Du sauvetage au commerce des animaux


De nombreuses annonces de vente d’animaux qui partent à l’abattoir, paraissent sur le web.
On les trouve sur les réseaux sociaux, sur les sites d’annonces, les forums de protection animale.
C’est ainsi que des chevaux sont vendus des centaines d’euros, que des évènements visent à vendre des poules à 1 euro et bien d’autres encore.

Des animaux-humains sensibles à leur sort diffusent ces annonces voire achètent des animaux.
Des associations de protection animale organisent aussi des campagnes d’achat.
Je ne parlerai pas ici de ce que l’éleveureuse récupère comme argent. Que moins d’argent lui revienne ou pas, que ça lui soit rentable, en vendant à un.e particulier.e plutôt qu’à l’abattoir n’est pas la question.
Vendre un animal n’est pas acceptable, tout comme aider à l’éleveureuse à maintenir son exploitation animale dans le peu qu’iel gagne.
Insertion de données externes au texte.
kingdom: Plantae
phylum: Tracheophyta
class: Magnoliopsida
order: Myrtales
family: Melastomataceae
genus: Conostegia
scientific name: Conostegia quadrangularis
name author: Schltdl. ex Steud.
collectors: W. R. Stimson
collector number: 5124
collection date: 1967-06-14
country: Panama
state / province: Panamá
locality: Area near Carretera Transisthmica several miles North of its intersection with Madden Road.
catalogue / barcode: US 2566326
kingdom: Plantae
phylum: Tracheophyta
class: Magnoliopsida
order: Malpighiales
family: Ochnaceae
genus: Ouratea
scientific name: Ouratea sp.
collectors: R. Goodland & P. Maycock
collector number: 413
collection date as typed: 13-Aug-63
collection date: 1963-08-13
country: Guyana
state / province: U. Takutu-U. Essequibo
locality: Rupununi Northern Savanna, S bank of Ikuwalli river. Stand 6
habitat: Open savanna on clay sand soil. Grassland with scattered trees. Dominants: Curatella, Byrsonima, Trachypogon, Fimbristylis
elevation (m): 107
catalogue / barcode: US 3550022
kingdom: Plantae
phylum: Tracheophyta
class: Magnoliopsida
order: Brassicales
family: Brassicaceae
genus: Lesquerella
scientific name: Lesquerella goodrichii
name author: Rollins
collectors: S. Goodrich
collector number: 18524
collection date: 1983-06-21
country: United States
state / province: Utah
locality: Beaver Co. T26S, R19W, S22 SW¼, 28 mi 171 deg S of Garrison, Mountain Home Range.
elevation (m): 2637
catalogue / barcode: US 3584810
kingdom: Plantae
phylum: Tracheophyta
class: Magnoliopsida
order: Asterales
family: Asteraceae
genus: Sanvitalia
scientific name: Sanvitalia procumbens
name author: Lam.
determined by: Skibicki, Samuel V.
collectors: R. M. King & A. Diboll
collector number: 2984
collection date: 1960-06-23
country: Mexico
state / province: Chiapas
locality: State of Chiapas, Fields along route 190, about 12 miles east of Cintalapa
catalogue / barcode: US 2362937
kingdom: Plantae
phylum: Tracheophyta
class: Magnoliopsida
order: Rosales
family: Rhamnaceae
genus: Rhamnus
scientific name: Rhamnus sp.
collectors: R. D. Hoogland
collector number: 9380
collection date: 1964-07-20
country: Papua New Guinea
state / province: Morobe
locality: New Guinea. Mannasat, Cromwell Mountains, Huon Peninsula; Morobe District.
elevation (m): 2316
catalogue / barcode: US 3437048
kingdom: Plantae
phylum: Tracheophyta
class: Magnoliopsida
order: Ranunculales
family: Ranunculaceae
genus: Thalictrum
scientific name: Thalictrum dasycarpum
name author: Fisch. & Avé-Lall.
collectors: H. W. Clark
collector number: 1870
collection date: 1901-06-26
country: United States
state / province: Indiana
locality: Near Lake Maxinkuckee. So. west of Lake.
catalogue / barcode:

Le mythe de l’étoile de mer

Les animaux-humains s’intéressent avant tout à l’individu seul. Ces personnes l’accueillent chez eux et il sera sain et sauf. C’est une noble chose que de vouloir lui épargner la mort. On ne peut pas tous les sauver et en même temps, cet animal le sera avec leur geste.
La différence avec l’histoire de l’étoile de mer est le contexte dans lequel on récupère l’animal.
En effet, cet animal est vendu par un.e éleveureuse ou particulier.e et plusieurs problématiques se posent, entre autres l’achat de l’animal.

Le problème de la marchandisation de l’animal
Donner une valeur monétaire à l’animal l’associe à une marchandise, à une propriété. Les animaux ne nous appartiennent pas, nous en sommes responsables quand nous les recueillons. Les personnes refusant l’exploitation animale comprendront bien qu’un animal n’est pas un objet.
En achetant un animal, on perpétue l’idée de la légitimité du commerce des animaux. Cela encourage les animaux-humains à continuer à rabaisser les animaux, à les considérer comme un moyen.

Un animal vendu remplacé par un autre
Un.e éleveureuse qui vend un animal va pouvoir racheter un animal derrière et pouvoir faire vivre son exploitation. Alors on aura donné de l’argent à un.e éleveureuse qui n’exploitera plus cet animal et en même temps le fera avec un autre.

Le commerce des particulier.e.s
Un.e particulier.e peut venir à vendre un animal (qu’il peut déjà exploiter = faire reproduire les animaux)qu’iel enverra sinon à l’abattoir ou le fera euthanasier. Acheter un animal, cautionner son acte de vente, l’encouragera à recommencer un jour à vendre des animaux. On restera là encore dans un cadre où l’animal n’est considéré que pour son rendement.

Le revers du sauvetage : l’exploitation animale.
Certaines personnes qui achètent ou non un animal, continuent d’exploiter les animaux. Cela est le cas pour les poules (ponte, abattage), les chevaux (la monte et le dressage). Il convient alors de dénoncer aussi toutes les exploitations animales à l’encontre des animaux.

Beaucoup de poules, pas de poussins mâles
Beaucoup de poules sont vendues. Les personnes se liant aux élevages pour vendre des animaux partant à l’abattoir ne semblent pas se soucier du broyage des poussins mâles. Est-ce qu’on adopte alors une poule pour l ‘exploiter et non parce que ça serait un animal comme les autres ?

Des chat.te.s aux oiseaux, des chien.ne.s aux moutons…
Peu d’animaux issus de l’élevage sont actuellement sauvés. Les animaux proposés à l’adoption sont souvent issus de refuges avec chien.ne.s et chat.te.s, voire lapin.e.s, rongeurs… On souhaiterait pourtant leur donner une meilleure vie. Quand ce n’est pas possible de sauver des animaux d’élevage en passer par l’achat, il convient de réaliser qu’un individu sentient est avant tout un individu.
Quand on sauve un animal, en pensant à son interêt et non en recherchant une compagnie, on ne se préoccupe pas qu’il soit un.e chien.ne, un chat.te ou un coq. Cet aspect devrait nous préoccuper dans la considération des besoins de l’animal et ce qu’on peut lui apporter comme nourriture, comme soins, comme sorties, comme confort, et les dangers qui se présentent à nous ou à lui (les animaux déjà présents, les allergies…).
Il est aussi important de se détacher du capacitisme de l’animal. Ce n’est pas parce qu’on ne le considère pas intelligent, qu’il n’est pas capable de s’adonner à des activités variées avec vous qu’il ne mérite pas d’être adopté.
Ce qu’on peut faire pour Tous les animaux, c’est de militer pour l’abolition de l’exploitation animale.